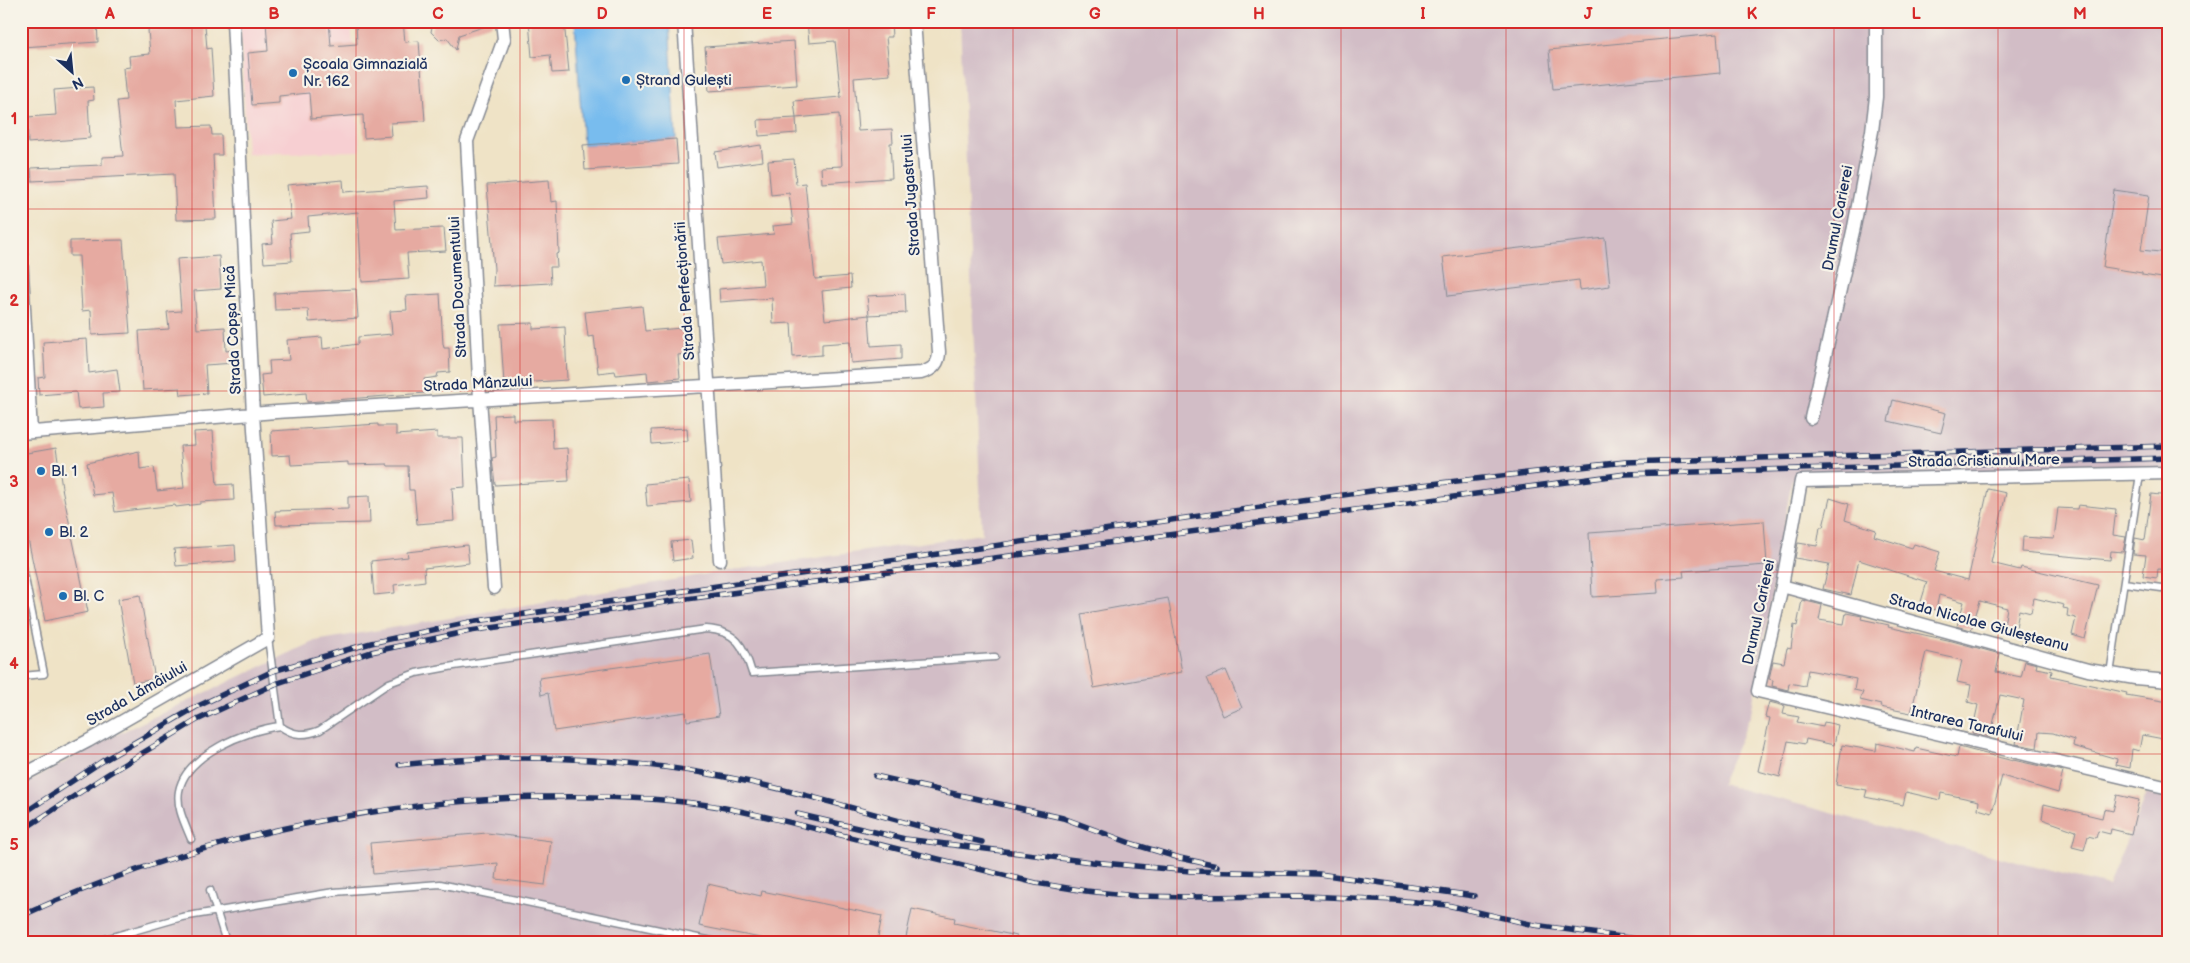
<svg xmlns="http://www.w3.org/2000/svg" width="2190" height="963" font-family="'Balsamiq Sans',sans-serif">
<style>
.built{fill:#f7cfd2}
.industrial{fill:#d2bdc6}
.water{fill:#78bcee;stroke:#4a76a6}
.building{fill:#e6aaa1}
.lines{fill:none;stroke-linecap:round;stroke-linejoin:round}
.service-casing{stroke:#858992;stroke-width:9}
.minor-casing{stroke:#858992;stroke-width:15}
.service{stroke:#fff;stroke-width:6}
.minor{stroke:#fff;stroke-width:12}
.rail-casing{stroke:#1b2f5e;stroke-width:5.5}
.rail{stroke:#f7f3e8;stroke-width:4;stroke-dasharray:11;stroke-linecap:butt}
.grid{fill:none;stroke:#d62828;stroke-width:1;stroke-opacity:0.55}
.poi-dot{fill:#1f6fb2;stroke:#f7f3e8;stroke-width:2}
.labels{text-anchor:middle;dominant-baseline:central;stroke-width:4.5;stroke-linejoin:round;paint-order:stroke}
.poi-label{font-size:15px;fill:#1b2f5e;stroke:#f7f3e8;text-anchor:start}
.street-label{font-size:15px;fill:#1b2f5e;stroke:#f7f3e8}
.neatline{fill:none;stroke:#d62828;stroke-width:2}
.grid-label{font-size:16px;text-anchor:middle;font-weight:bold;fill:#d62828}
</style>
<rect width="100%" height="100%" fill="#f7f3e8"/>
<filter id="ink" filterUnits="userSpaceOnUse"><feTurbulence type="fractalNoise" baseFrequency=".02" numOctaves="2"/><feDisplacementMap in="SourceGraphic" scale="10" xChannelSelector="R" yChannelSelector="G"/><feConvolveMatrix kernelMatrix="1 2 1 2 8 2 1 2 1" color-interpolation-filters="sRGB"/></filter>
<filter id="wash" filterUnits="userSpaceOnUse"><feTurbulence type="fractalNoise" baseFrequency=".0096" numOctaves="4" result="noise"/><feDisplacementMap in="SourceGraphic" scale="20" xChannelSelector="R" yChannelSelector="G"/><feGaussianBlur stdDeviation="1.12" result="paint"/><feColorMatrix in="noise" values="0 0 0 0 0 0 0 0 0 0 0 0 0 0 0 0 0 1.4 0 .05"/><feComposite in="paint" operator="in"/></filter>
<g filter="url(#wash)">
<rect width="100%" height="100%" fill="#efe3c6"/>
<!-- built -->
<path class="built" d="M240,21H351L360,151L247,154Z"/>
<!-- industrial -->
<path class="industrial" d="M960,21H2169V469L1792,479L1751,714L1721,784L2108,886L2146,794L2169,799V942H21V786L105,740L315,641L713,573L982,534Z"/>
<!-- water -->
<path class="water" d="M575,21H669L676,139L583,145Z"/>
<g id="blocks">
<!-- building -->
<path class="building" d="M21,21H97L98,42L22,47Z
M266,21H329L331,46L357,44L356,21H403L405,42L419,41L425,121L391,123L392,136L364,138L363,115L311,119L309,93L279,96V103L252,105L248,53L268,51Z
M433,21H492V24L459,35L456,50L447,38L439,40L431,32Z
M529,21H564L569,72L552,73L550,55L532,57Z
M807,21H840V25L891,21L892,37H886L890,75L854,78L858,131L892,129L893,143H890L892,178L822,183L821,167L842,166L839,114L796,118L794,101L841,97L835,41L809,43Z
M205,25L207,49L211,48L214,96L176,100L178,127L211,126L212,135H221L222,155H213L216,219L176,220L174,174L32,181L31,168L102,165V157L123,156L117,101L126,100L123,68L130,67L129,56L150,54L148,30Z
M1717,34L1720,73L1553,89L1549,50Z
M794,41L797,85L709,91L705,47Z
M93,87L94,100L88,101L90,138L28,143L27,117L56,115L54,90Z
M796,118L797,133L759,136L758,120Z
M676,139L678,164L585,170L583,145Z
M761,145L763,161L717,167L715,152Z
M794,159L796,184L805,183L815,279L850,276L851,288L822,291L825,320L869,315L871,346L901,344V359L851,363L850,342L822,344V355L793,357L791,323L773,324L772,298L720,302L719,289L763,285L761,260L721,264L718,239L774,234L773,226L793,224L789,193L771,195L768,161Z
M343,180L344,192L428,186L429,198L394,201L396,230L444,228L446,251L407,253L409,279L362,282L358,212L308,217L309,231L290,233L292,261L264,263L262,244L273,243L271,221L291,219L287,185Z
M549,180L551,202L557,201L559,253L556,254L557,267H550L551,283L493,286L494,269L487,185Z
M2114,190L2149,195L2141,250L2169,253V279L2142,275V273L2103,267Z
M1605,238L1610,286L1580,290L1579,280L1448,296L1443,257Z
M123,240L130,333L92,335L91,310L82,311L79,256H70V241Z
M219,256L221,289L194,291L197,329L225,327L226,351L234,350L235,363L205,365L207,393L181,395L180,388L143,390L139,331L169,329L167,312L181,311L177,259Z
M356,289L358,318L309,322L308,309L275,310L274,293Z
M440,294L443,344L444,348H449L450,372L438,373L437,377L424,379L426,393L307,402L306,393L263,397L261,375L270,374L269,361L289,360L287,340L322,337L323,349L358,344V337L392,334L390,311L407,310L406,296Z
M905,294L906,313L869,315L867,296Z
M642,306L645,331L682,328L685,354L678,355L680,378L648,381L647,372L616,375L615,371L598,373L594,336L588,337L585,312Z
M533,323V329L565,327L567,380L504,384L500,324Z
M87,339L89,373L117,369L120,392L103,393L104,407L78,409L76,392L39,395L38,378L45,377L43,342Z
M1893,400L1946,413L1941,433L1888,421Z
M513,414V420L552,419L553,449L567,448L569,481L495,485L492,458L496,457L494,415Z
M378,424V426H396V435L437,432V438H463L465,487L452,488L454,521L417,524L414,490H409L408,466H388L387,464L348,465V462L291,465L290,455L272,456L271,431Z
M687,428L688,441L652,444L651,430Z
M213,431L217,485L233,484L234,500L200,502V504L176,507L175,505L115,512L112,493L93,495L87,463L139,451L140,469L154,467L157,491L184,488L180,446L195,445L194,432Z
M56,448L62,488L88,612L45,621L21,505V454Z
M689,480L691,502L647,506L645,484Z
M1988,489L2006,493L1991,563L2020,570L2021,567L2098,585L2085,639L2072,635L2076,618L2067,616L2068,609L2063,608L2064,605L2034,598L2031,613L2019,610L2015,633L2003,630L2007,608L1980,601L1971,630L1957,626L1964,602L1939,595L1936,610L1920,605L1927,582L1859,560L1851,595L1823,589L1829,564L1795,558L1798,543L1817,546L1820,527H1823L1830,498L1849,504L1845,520L1876,530L1874,536L1912,548L1914,544L1940,552L1934,571L1968,580Z
M2151,494L2169,496V517L2165,543L2169,544V570L2158,569L2157,578L2143,576L2146,555L2133,554L2135,538L2145,540Z
M369,496L370,523L276,525L275,511L348,509V497Z
M2078,505L2116,509L2113,535L2126,537L2123,552L2111,551L2110,560L2022,552L2023,537L2054,539L2058,508L2077,509Z
M1764,521L1767,565L1683,571L1684,577L1657,579L1658,593L1592,597L1589,533Z
M691,540L693,558L673,561L671,542Z
M235,545L236,561L176,566L174,549Z
M467,545L469,563L424,568L425,581L394,585L395,593L374,595L371,561L408,557L407,552Z
M140,595L155,679L133,683L118,599Z
M1168,598L1182,672L1094,688L1081,614Z
M1802,600L1822,605L1819,620L1844,624L1846,613L1862,616L1861,619L1889,625L1888,627L1952,641L2000,654L1996,672L2021,677L2025,661L2037,664L2036,668L2052,671L2051,676L2127,693L2126,695L2169,702V740L2142,735L2139,751L2132,749L2130,768L2116,765L2117,759L2073,746L2074,740L2053,733L2039,732L2037,748L2016,744L2024,700L2000,695L1990,737L1972,733L1978,705L1968,702L1971,685L1957,682L1962,660L1926,652L1911,713L1880,707L1881,705L1860,700L1863,692L1854,690L1856,679L1808,670L1805,686L1789,683L1788,690L1772,686L1773,680L1769,679L1773,661L1784,663L1787,648L1791,649L1794,625L1797,626Z
M710,654L719,716L687,721L686,712L554,731L548,693L541,695L539,678Z
M1226,670L1242,708L1223,716L1207,678Z
M1769,702L1785,706L1783,714L1799,717L1797,722L1823,727L1824,722L1838,725L1834,745L1806,739L1805,744L1788,741L1780,777L1758,771L1770,718L1765,717Z
M1877,743L1915,752L1916,748L1957,757L1959,747L2013,761V760L2063,771L2058,793L2002,776L1992,813L1978,809L1979,801L1941,793L1940,800L1906,792L1903,805L1865,797L1867,790L1836,785L1842,745L1876,751Z
M2117,795L2139,800L2131,834L2111,829L2110,834L2098,831L2096,838L2088,836L2084,850L2072,847L2076,831L2042,819L2044,804L2102,818L2104,809L2113,811Z
M487,833L551,841L545,885L496,879L498,863L373,874L370,843Z
M708,884L761,896L762,891L882,916L877,942H781L699,926Z
M912,909L955,918L954,923L1017,936V942H905Z"/>
</g>
</g>
<g filter="url(#ink)">
<use href="#blocks" fill-opacity="0" stroke="#858992" stroke-width="1"/>
<g class="lines">
<!-- service casing -->
<g class="service-casing">
<path id="service" d="M21,558L44,674L22,676L21,673
M2124,583L2169,589
M268,638L280,726C294,736 305,736 320,730L389,683L416,673L454,666L706,629C737,631 744,646 752,673L995,657
M2110,674L2140,474
M191,839C185,824 176,807 179,791C186,754 247,730 280,726
M210,890L226,942
M95,942L182,917L334,892L440,884L717,942"/>
</g>
<!-- minor casing -->
<g class="minor-casing">
<path id="minor" d="M684,21L720,560
M21,255L31,432
M1811,418L1854,227L1872,131L1876,97V21
M21,433L276,412L921,373C932,370 939,365 939,352L914,21
M2169,473L1801,481L1782,586L1758,691L2169,788
M1782,586L2088,670L2135,678L2169,681
M494,588L480,399L467,141L504,39L502,21
M21,776L88,741L268,638L253,414L233,21"/>
</g>
<!-- service -->
<use href="#service" class="service"/>
<!-- minor -->
<use href="#minor" class="minor"/>
<!-- rail casing -->
<g class="rail-casing">
<path id="rail" d="M399,765C516,752 635,757 750,782C828,799 904,824 982,842
M875,776L1063,818L1133,844L1180,858L1217,866
M797,814L905,839L1092,862L1190,871L1319,874L1474,896
M21,815L101,762L196,707L273,671L371,643L470,622L1378,490L1625,462L2169,446
M21,831L108,774L197,720L275,684L371,652L470,631L679,600L1626,474L2169,458
M21,916C184,842 364,801 543,797C602,796 662,797 720,807C758,814 795,824 833,833C900,850 968,866 1036,883L1086,891L1136,896L1190,897L1305,896L1395,900L1447,905L1534,925L1658,942"/>
</g>
<!-- rail -->
<use href="#rail" class="rail"/>
</g>
</g>
<!-- grid -->
<path class="grid" d="M192,21V942M356,21V942M520,21V942M684,21V942M849,21V942M1013,21V942M1177,21V942M1341,21V942M1506,21V942M1670,21V942M1834,21V942M1998,21V942M21,209H2169M21,391H2169M21,572H2169M21,754H2169"/>
<!-- markers -->
<g class="poi-dot">
<circle cx="293" cy="73" r="5"/>
<circle cx="626" cy="80" r="5"/>
<circle cx="41" cy="471" r="5"/>
<circle cx="49" cy="532" r="5"/>
<circle cx="63" cy="596" r="5"/>
</g>
<g class="labels">
<!-- poi labels -->
<g class="poi-label">
<text x="303" y="64">Școala Gimnazială<tspan x="303" dy="17">Nr. 162</tspan></text>
<text x="636" y="80">Ștrand Gulești</text>
<text x="51" y="471">Bl. 1</text>
<text x="59" y="532">Bl. 2</text>
<text x="73" y="596">Bl. C</text>
</g>
<!-- street labels -->
<g class="street-label">
<text transform="translate(911 195) rotate(-94)">Strada Jugastrului</text>
<text transform="translate(1838 218) rotate(-79)">Drumul Carierei</text>
<text transform="translate(458 287) rotate(-93)">Strada Documentului</text>
<text transform="translate(685 291) rotate(-94)">Strada Perfecționării</text>
<text transform="translate(233 330) rotate(-93)">Strada Copșa Mică</text>
<text transform="translate(478 384) rotate(-3)">Strada Mânzului</text>
<text transform="translate(1984 461) rotate(-1)">Strada Cristianul Mare</text>
<text transform="translate(1759 612) rotate(-78)">Drumul Carierei</text>
<text transform="translate(1979 623) rotate(15)">Strada Nicolae Giuleșteanu</text>
<text transform="translate(137 694) rotate(-30)">Strada Lămâiului</text>
<text transform="translate(1967 724) rotate(13)">Intrarea Tarafului</text>
</g>
</g>
<!-- margin -->
<rect width="2190" height="963" fill="none" stroke="#f7f3e8" stroke-width="55"/>
<!-- north arrow -->
<g transform="translate(72 72) rotate(153)" stroke="#f7f3e8" stroke-width="4" paint-order="stroke">
<path d="M0-4L9 19L0 12L-9 19Z" fill="#1b2f5e"/>
<text y="-8" font-size="14" font-weight="bold" text-anchor="middle" fill="#1b2f5e">N</text>
</g>
<rect x="28" y="28" width="2134" height="908" class="neatline"/>
<g class="grid-label">
<text x="110" y="19">A</text>
<text x="274" y="19">B</text>
<text x="438" y="19">C</text>
<text x="602" y="19">D</text>
<text x="767" y="19">E</text>
<text x="931" y="19">F</text>
<text x="1095" y="19">G</text>
<text x="1259" y="19">H</text>
<text x="1423" y="19">I</text>
<text x="1588" y="19">J</text>
<text x="1752" y="19">K</text>
<text x="1916" y="19">L</text>
<text x="2080" y="19">M</text>
<text x="14" y="124">1</text>
<text x="14" y="306">2</text>
<text x="14" y="487">3</text>
<text x="14" y="669">4</text>
<text x="14" y="850">5</text>
</g>
</svg>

□ □ □

What you should do:
From the listing above, return every line that carries the string "opacity".

Answer to the problem:
.grid{fill:none;stroke:#d62828;stroke-width:1;stroke-opacity:0.55}
<use href="#blocks" fill-opacity="0" stroke="#858992" stroke-width="1"/>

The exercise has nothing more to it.